Love and Monsters (2020) | © Netflix

Love and Monsters (2020) | © Netflix

Eine humorvolle Apokalypse à la „Zombieland“

„Love and Monsters“ beginnt in einem beengten Bunker und wir erfahren, dass die Erde, ausgelöst durch die Menschen, von riesigen, mutierten Tieren (eben Monstern) bevölkert wird. 95% der Menschheit wurden getötet und der Rest lebt in Bunkern unter der Erde. Soweit das Setting. Unser Held Joel (gespielt von Dylan O’Brien, bekannt aus der „The Maze Runner“-Trilogie) lebt 85 Meilen von seiner ehemaligen Freundin entfernt und beschließt nach sieben Jahren, diese aufzusuchen. Eine große, romantische Geste. Der Liebesaspekt des Films. Dabei ist eindeutig der Weg das Ziel und Joel erlebt auf seiner Reise so einige Abenteuer.

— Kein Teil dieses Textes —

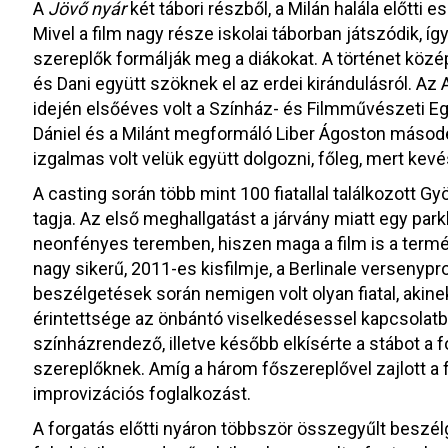
A
Jövő nyár
két tábori részből, a Milán halála előtti 
Mivel a film nagy része iskolai táborban játszódik, így
szereplők formálják meg a diákokat. A történet közép
és Dani együtt szöknek el az erdei kirándulásról. Az 
idején elsőéves volt a Színház- és Filmművészeti E
Dániel és a Milánt megformáló Liber Ágoston másod
izgalmas volt velük együtt dolgozni, főleg, mert kevé
A casting során több mint 100 fiatallal találkozott Gyö
tagja. Az első meghallgatást a járvány miatt egy parkb
neonfényes teremben, hiszen maga a film is a termé
nagy sikerű, 2011-es kisfilmje, a Berlinale verseny
beszélgetések során nemigen volt olyan fiatal, akinek 
érintettsége az önbántó viselkedésessel kapcsolatb
színházrendező, illetve később elkísérte a stábot a f
szereplőknek. Amíg a három főszereplővel zajlott a f
improvizációs foglalkozást.
A forgatás előtti nyáron többször összegyűlt beszél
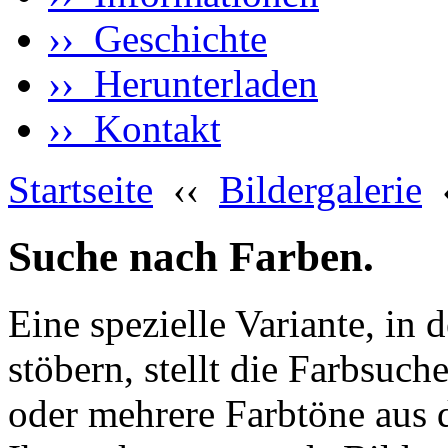
›› Geschichte
›› Herunterladen
›› Kontakt
Startseite
‹‹
Bildergalerie
Suche nach Farben.
Eine spezielle Variante, in 
stöbern, stellt die Farbsuch
oder mehrere Farbtöne aus 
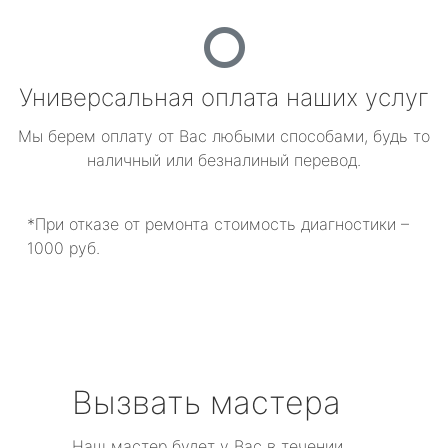
Универсальная оплата наших услуг
Мы берем оплату от Вас любыми способами, будь то
наличный или безналиный перевод.
*При отказе от ремонта стоимость диагностики –
1000 руб.
Вызвать мастера
Наш мастер будет у Вас в течении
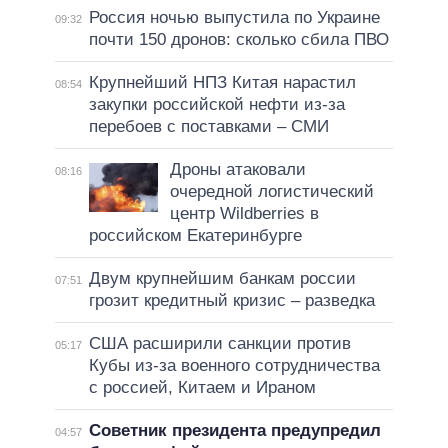
Россия ночью выпустила по Украине
09:32
почти 150 дронов: сколько сбила ПВО
Крупнейший НПЗ Китая нарастил
08:54
закупки российской нефти из-за
перебоев с поставками – СМИ
Дроны атаковали
08:16
очередной логистический
центр Wildberries в
российском Екатеринбурге
Двум крупнейшим банкам россии
07:51
грозит кредитный кризис – разведка
США расширили санкции против
05:17
Кубы из-за военного сотрудничества
с россией, Китаем и Ираном
Советник президента предупредил
04:57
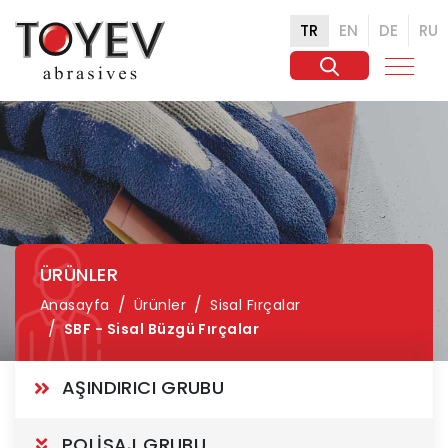
TR
EN
DE
RU
ÜRÜNLER
Anasayfa
Ürünler
Sisal Fırçalar
SBF - Sisal Büzgü Fırçalar
AŞINDIRICI GRUBU
POLİSAJ GRUBU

Unterwegs trifft Joel auf einen Hund namens Boy, der ihn von nun an begleitet. Weiterhin begegnet er zwei weiteren Überlebenden. Der Ältere wird von Michael Rooker (bekannt aus u.a. „Slither“ oder „Guardians of the Galaxy Vol. 2“) gespielt und spätestens ab hier hat mich der Film sehr an „Zombieland“ erinnert. Wie in dieser Zombie-Komödie gibt es auch in „Love and Monsters“ bestimmte Regeln, die Joel nun beigebracht werden. Der Humor ist zudem ähnlich und die Dynamik der Figuren ebenso. Ansonsten mochte ich den Soundtrack (u.a. mit „Keep the Car Running“ von Arcade Fire) sehr gerne und natürlich die titelgebenden Monster. Ein sehr unterhaltsamer Trip, der am Ende aber nicht viel Tiefgang zu bieten hat. Einen Punkt Abzug gibt es fast schon dafür, dass ein Schauspieler wie Bruce Spence (u.a. bekannt aus „Mad Max 2: Der Vollstrecker“ oder „Legend of the Seeker“) nur zweimal im Hintergrund durch das Bild läuft. Sehr schade.

Fazit

Insgesamt hat mir „Love and Monsters“ wirklich gut gefallen. Ich mochte die humorvolle Umsetzung, die toll gestaltete Welt samt Monster und die Figuren, welche ein wenig mehr Tiefe hätten vertragen können. Wer Lust auf einen kurzweiligen Abenteuerfilm mit Monsteraction hat, der bzw. die ist hier richtig: 7/10 Punkte.